As shown in FIG. 3, the bore 52 is of stepped configuration and thus widens in a bore 56 of greater diameter than the diameter of the bore 52, so that a shoulder 54 is formed at the junction between the bore 52 and the bore 56 which communicates with the vent port 32.
The upper area of the bore 52 is provided with an internal thread 58 which is threadably engaged by an adjusting screw 60 extending through the bores 52, 56. The adjusting screw 60 is accessible and thus actuatable from outside and includes a shank 62 of reduced diameter which traverses the bore 52 and the bore 56. At its end which is distal to the thread 58, the shank 62 supports a molded piece 64 which e.g. may be retained or clamped onto the shank 62 between two collars 63. The generally ring-shaped molded piece 64 which is shown in FIG. 2 only by way of a dashed line as part of the one-way restrictor arrangement 50 for regulating a fluid flow between the vent chamber 36 and the vent port 32, includes a central bore for passage of the shank 62 and an annular lip 68 which bears against the wall of the bore 56 in the illustration of FIG. 3. The molded piece 64 is suitably made of flexible, elastic plastic material such as elastomer e.g. polyurethane, polyamide or the like so as to allow the molded piece 64 to be placed over the outer collar 63 onto the shank 62 until being secured between both collars 63.
As further seen in FIG. 3, an annular gap 70 is formed between the molded piece 64 and the shoulder 54 at the junction between the bores 52 and 56. The area of this gap 70, and thus the cross-sectional area between the housing 48 and the molded piece 64 for passage of fluid, can be modified from outside by suitably setting the adjusting screw 60.

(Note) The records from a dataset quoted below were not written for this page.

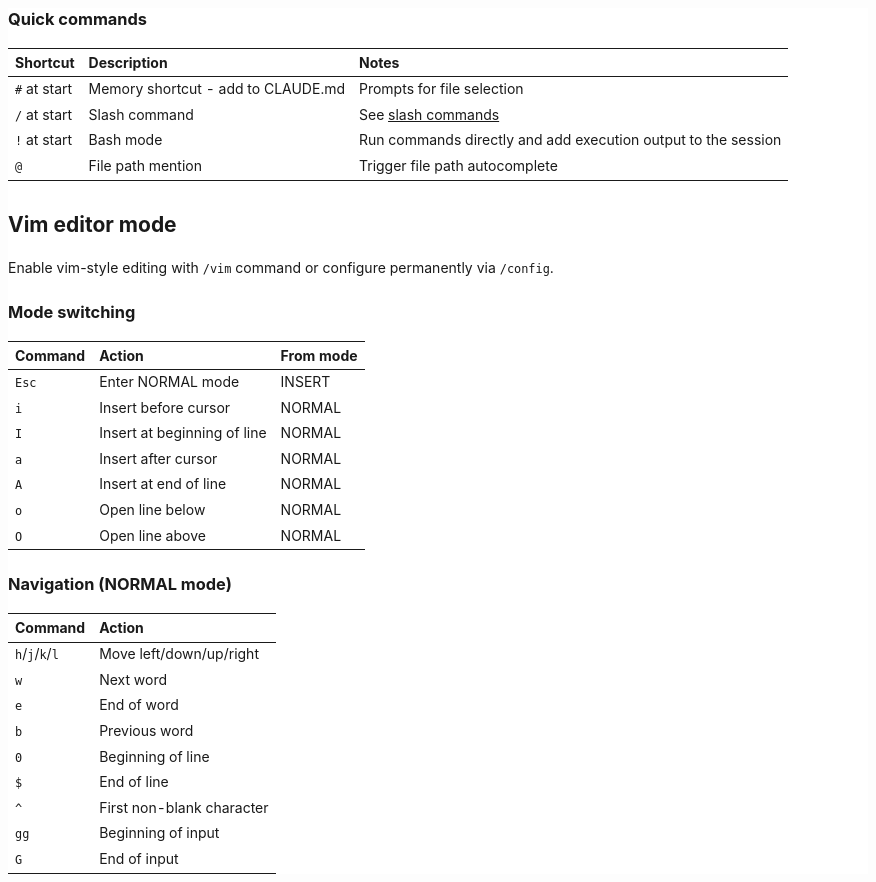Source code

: ### Quick commands

| Shortcut     | Description                        | Notes                                                         |
| :----------- | :--------------------------------- | :------------------------------------------------------------ |
| `#` at start | Memory shortcut - add to CLAUDE.md | Prompts for file selection                                    |
| `/` at start | Slash command                      | See [slash commands](/en/docs/claude-code/slash-commands)     |
| `!` at start | Bash mode                          | Run commands directly and add execution output to the session |
| `@`          | File path mention                  | Trigger file path autocomplete                                |

## Vim editor mode

Enable vim-style editing with `/vim` command or configure permanently via `/config`.

### Mode switching

| Command | Action                      | From mode |
| :------ | :-------------------------- | :-------- |
| `Esc`   | Enter NORMAL mode           | INSERT    |
| `i`     | Insert before cursor        | NORMAL    |
| `I`     | Insert at beginning of line | NORMAL    |
| `a`     | Insert after cursor         | NORMAL    |
| `A`     | Insert at end of line       | NORMAL    |
| `o`     | Open line below             | NORMAL    |
| `O`     | Open line above             | NORMAL    |

### Navigation (NORMAL mode)

| Command         | Action                    |
| :-------------- | :------------------------ |
| `h`/`j`/`k`/`l` | Move left/down/up/right   |
| `w`             | Next word                 |
| `e`             | End of word               |
| `b`             | Previous word             |
| `0`             | Beginning of line         |
| `$`             | End of line               |
| `^`             | First non-blank character |
| `gg`            | Beginning of input        |
| `G`             | End of input              |
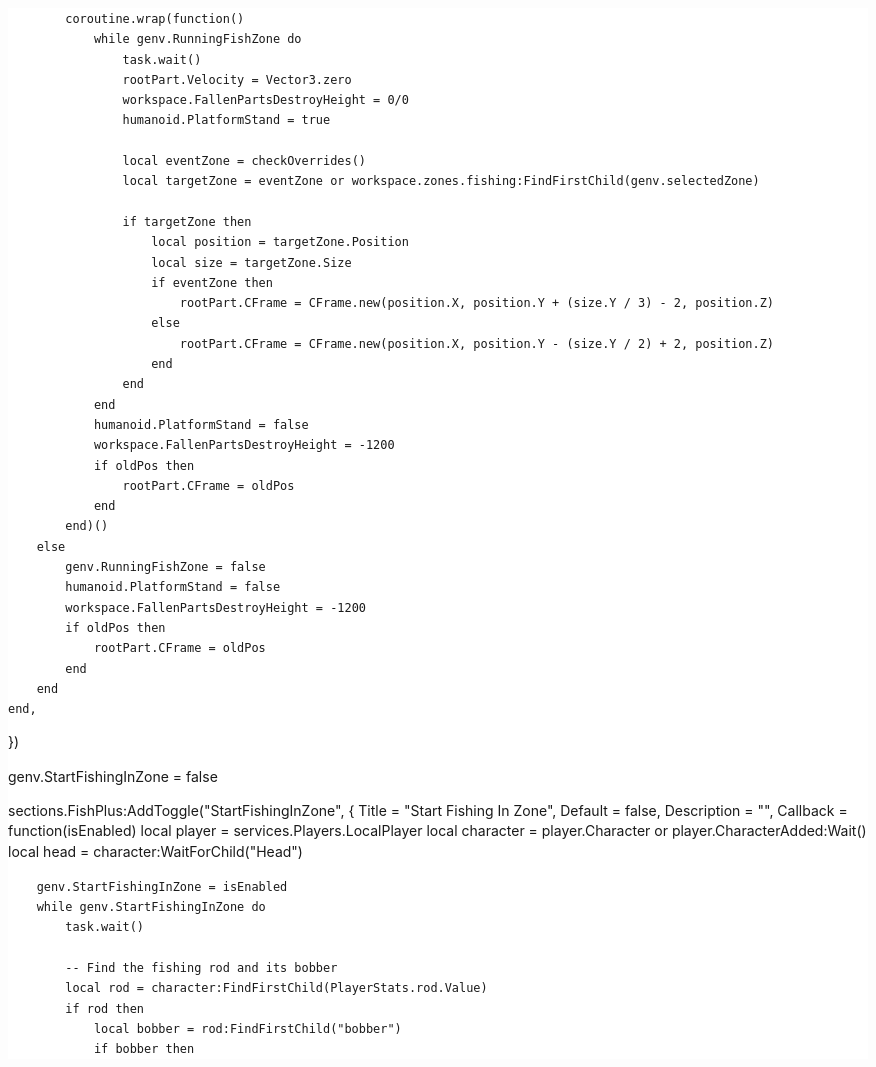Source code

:             coroutine.wrap(function()
                while genv.RunningFishZone do
                    task.wait()
                    rootPart.Velocity = Vector3.zero
                    workspace.FallenPartsDestroyHeight = 0/0
                    humanoid.PlatformStand = true

                    local eventZone = checkOverrides()
                    local targetZone = eventZone or workspace.zones.fishing:FindFirstChild(genv.selectedZone)

                    if targetZone then
                        local position = targetZone.Position
                        local size = targetZone.Size
                        if eventZone then
                            rootPart.CFrame = CFrame.new(position.X, position.Y + (size.Y / 3) - 2, position.Z)
                        else
                            rootPart.CFrame = CFrame.new(position.X, position.Y - (size.Y / 2) + 2, position.Z)
                        end
                    end
                end
                humanoid.PlatformStand = false
                workspace.FallenPartsDestroyHeight = -1200
                if oldPos then
                    rootPart.CFrame = oldPos
                end
            end)()
        else
            genv.RunningFishZone = false
            humanoid.PlatformStand = false
            workspace.FallenPartsDestroyHeight = -1200
            if oldPos then
                rootPart.CFrame = oldPos
            end
        end
    end,
})



genv.StartFishingInZone = false

sections.FishPlus:AddToggle("StartFishingInZone", {
    Title = "Start Fishing In Zone",
    Default = false,
    Description = "",
    Callback = function(isEnabled)
        local player = services.Players.LocalPlayer
        local character = player.Character or player.CharacterAdded:Wait()
        local head = character:WaitForChild("Head")

        genv.StartFishingInZone = isEnabled
        while genv.StartFishingInZone do
            task.wait()

            -- Find the fishing rod and its bobber
            local rod = character:FindFirstChild(PlayerStats.rod.Value)
            if rod then
                local bobber = rod:FindFirstChild("bobber")
                if bobber then
                    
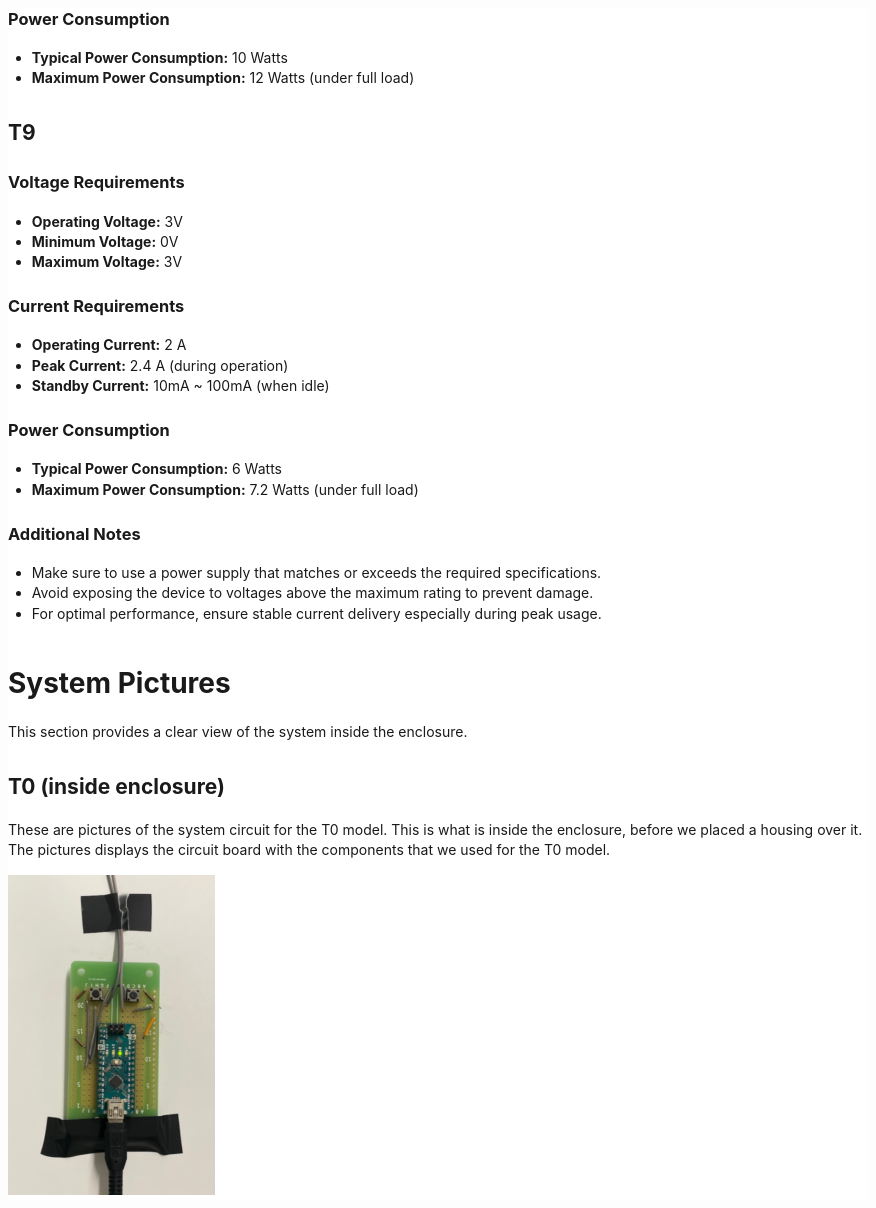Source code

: ### Power Consumption
- **Typical Power Consumption:** 10 Watts
- **Maximum Power Consumption:** 12 Watts (under full load)


## T9
### Voltage Requirements
- **Operating Voltage:** 3V
- **Minimum Voltage:** 0V
- **Maximum Voltage:** 3V

### Current Requirements
- **Operating Current:** 2 A
- **Peak Current:** 2.4 A (during operation)
- **Standby Current:** 10mA ~ 100mA (when idle)

### Power Consumption
- **Typical Power Consumption:** 6 Watts
- **Maximum Power Consumption:** 7.2 Watts (under full load)

### Additional Notes
- Make sure to use a power supply that matches or exceeds the required specifications.
- Avoid exposing the device to voltages above the maximum rating to prevent damage.
- For optimal performance, ensure stable current delivery especially during peak usage.

# System Pictures

This section provides a clear view of the system inside the enclosure. 

## T0 (inside enclosure)

These are pictures of the system circuit for the T0 model. This is what is inside the enclosure, before we placed a housing over it. The pictures displays the circuit board with the components that we used for the T0 model.

![System Circuit (1)](system_pictures/circuit/T0_Circuit_1.png)
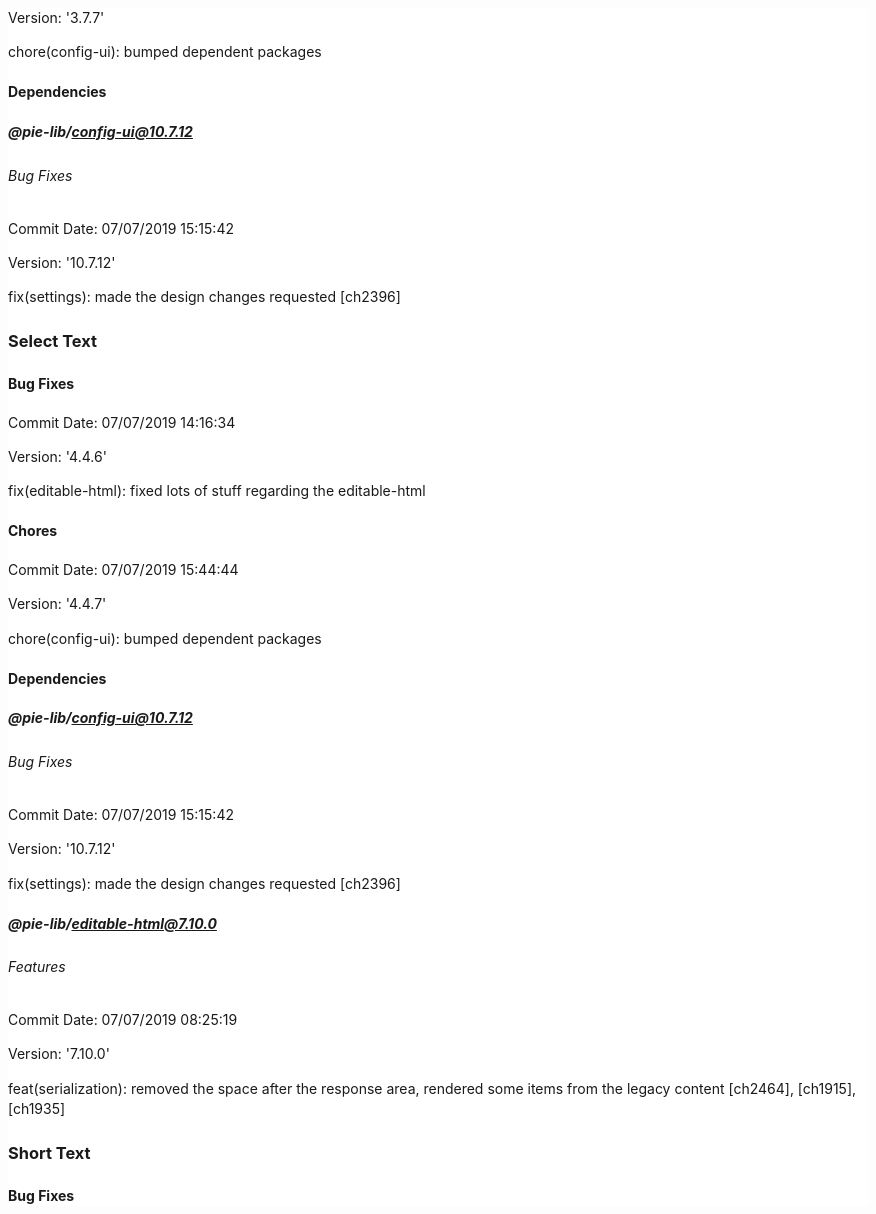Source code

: Version: '3.7.7'

chore(config-ui): bumped dependent packages

#### Dependencies 

##### @pie-lib/config-ui@10.7.12

###### Bug Fixes

Commit Date: 07/07/2019 15:15:42

Version: '10.7.12'

fix(settings): made the design changes requested [ch2396]

### Select Text

#### Bug Fixes

Commit Date: 07/07/2019 14:16:34

Version: '4.4.6'

fix(editable-html): fixed lots of stuff regarding the editable-html

#### Chores

Commit Date: 07/07/2019 15:44:44

Version: '4.4.7'

chore(config-ui): bumped dependent packages

#### Dependencies 

##### @pie-lib/config-ui@10.7.12

###### Bug Fixes

Commit Date: 07/07/2019 15:15:42

Version: '10.7.12'

fix(settings): made the design changes requested [ch2396]

##### @pie-lib/editable-html@7.10.0

###### Features

Commit Date: 07/07/2019 08:25:19

Version: '7.10.0'

feat(serialization): removed the space after the response area, rendered some items from the legacy content [ch2464], [ch1915], [ch1935]

### Short Text

#### Bug Fixes
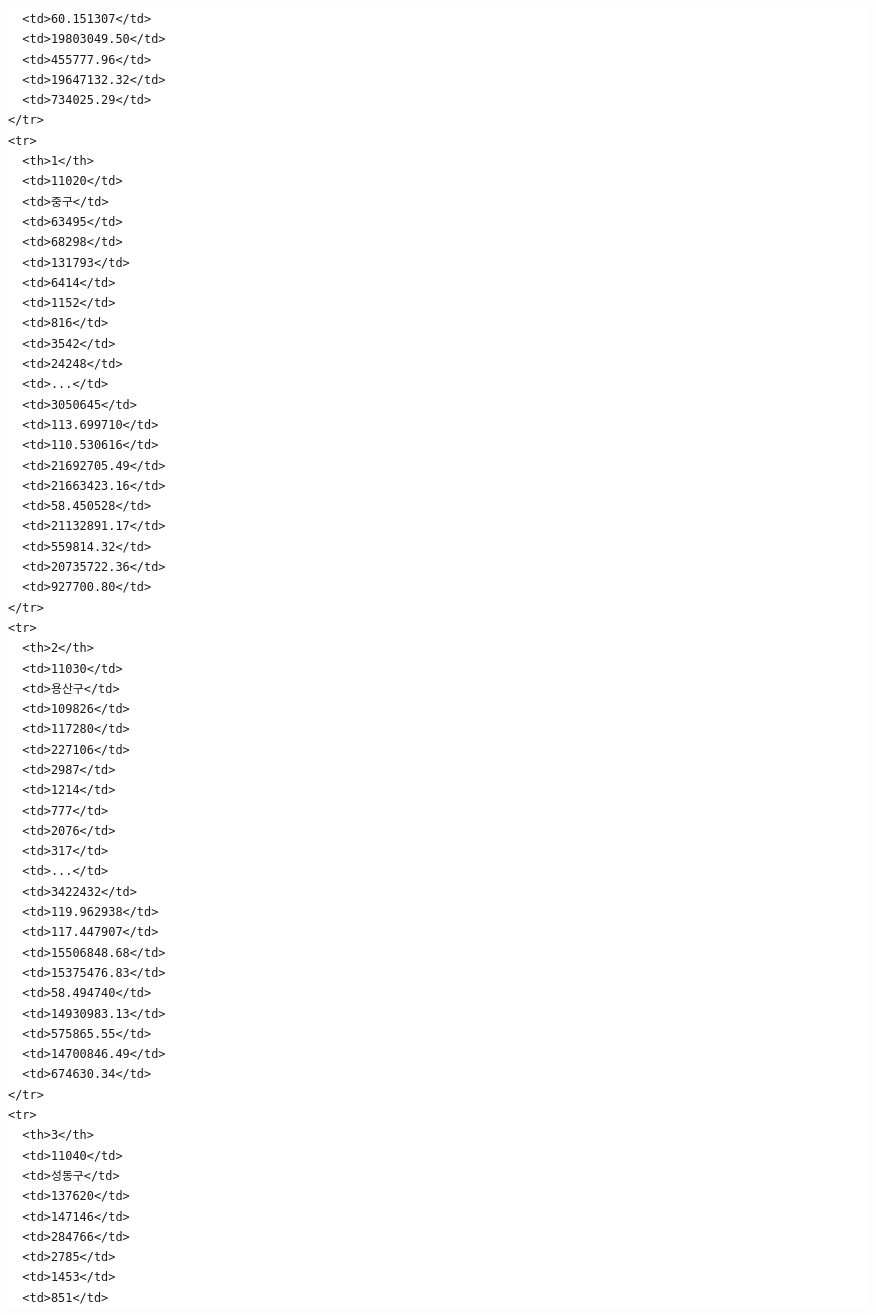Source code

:       <td>60.151307</td>
      <td>19803049.50</td>
      <td>455777.96</td>
      <td>19647132.32</td>
      <td>734025.29</td>
    </tr>
    <tr>
      <th>1</th>
      <td>11020</td>
      <td>중구</td>
      <td>63495</td>
      <td>68298</td>
      <td>131793</td>
      <td>6414</td>
      <td>1152</td>
      <td>816</td>
      <td>3542</td>
      <td>24248</td>
      <td>...</td>
      <td>3050645</td>
      <td>113.699710</td>
      <td>110.530616</td>
      <td>21692705.49</td>
      <td>21663423.16</td>
      <td>58.450528</td>
      <td>21132891.17</td>
      <td>559814.32</td>
      <td>20735722.36</td>
      <td>927700.80</td>
    </tr>
    <tr>
      <th>2</th>
      <td>11030</td>
      <td>용산구</td>
      <td>109826</td>
      <td>117280</td>
      <td>227106</td>
      <td>2987</td>
      <td>1214</td>
      <td>777</td>
      <td>2076</td>
      <td>317</td>
      <td>...</td>
      <td>3422432</td>
      <td>119.962938</td>
      <td>117.447907</td>
      <td>15506848.68</td>
      <td>15375476.83</td>
      <td>58.494740</td>
      <td>14930983.13</td>
      <td>575865.55</td>
      <td>14700846.49</td>
      <td>674630.34</td>
    </tr>
    <tr>
      <th>3</th>
      <td>11040</td>
      <td>성동구</td>
      <td>137620</td>
      <td>147146</td>
      <td>284766</td>
      <td>2785</td>
      <td>1453</td>
      <td>851</td>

At normal operation, compressed air returns from the consumer port 24 via the consumer chamber 28 and via the vent chamber 36 to the vent port 32, as illustrated in FIG. 2, so that compressed air flows through the annular gap 70 into a space 66 which is part of the bore 56 to thereby lift the annular lip 68 of the molded piece 64 from the wall of the bore 56 and to allow connection to the vent port 32. Thus, compressed air can flow from the consumer port 24 to the vent port 32, with this return flow being suitably throttled through change of the throttle cross-sectional area.
At occurrence of a dynamic pressure in the vent line 74 and tendency of compressed air to flow in reverse direction through the one-way restrictor arrangement 50, i.e. from the vent port 32 to the consumer port 24, then, the annular lip 68 of the molded piece 64 bears upon the wall of the bore 56 and thus prevents a passage of compressed air in this direction. An undesired flow of compressed air to the consumer via the consumer port 24 is thus prevented.
The molded piece 64 thus forms together with the housing 48 the throttle element as well as the non-return element (check valve) of the one-way restrictor 50.
Through installation of a one-way restrictor arrangement 50 according to the present invention directly within the housing 48 in a direction transversely to the bore in which the control piston 14 is fitted, a simple, compact and space-saving and thus cost-effective design and arrangement of the one-way restrictor 50 within the directional control valve 10 is attained.
While the invention has been illustrated and described as embodied in a directional control valve, it is not intended to be limited to the details shown since various modifications and structural changes may be made without departing in any way from the spirit of the present invention.